Dans l’État du Chiapas, une centaine d’églises évangéliques ont été contraintes de fermer en 2024 en raison de menaces, de harcèlement et de l’insécurité croissante. Plusieurs communautés ont réduit leurs activités religieuses, limitant les offices à un seul jour par semaine et modifiant les horaires pour éviter les périodes jugées les plus dangereuses.
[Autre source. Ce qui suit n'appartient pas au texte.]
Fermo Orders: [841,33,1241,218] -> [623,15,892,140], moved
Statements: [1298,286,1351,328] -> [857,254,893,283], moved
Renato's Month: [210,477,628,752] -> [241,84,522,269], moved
La communauté catholique a également été touchée. En 2023, des religieux et des fidèles du diocèse de San Cristóbal de las Casas ont été arrêtés par des membres d’El Maíz, groupe considéré comme proche du CJNG. L’année suivante, onze membres du diocèse ont été exécutés après avoir refusé de collaborer avec une organisation criminelle.
D’après le Centre catholique multidimensionnel, jusqu’à 80 % des assassinats de responsables religieux au Mexique restent impunis. Entre 2019 et 2026, treize prêtres ont été tués, les cartels percevant les figures religieuses opposées à leurs activités comme une menace directe.
L’ONG Portes Ouvertes souligne que raids contre des églises, enlèvements et assassinats continuent de frapper les communautés chrétiennes. Le pays figure ainsi à la 30ᵉ place de l’Index mondial de persécution des chrétiens 2026.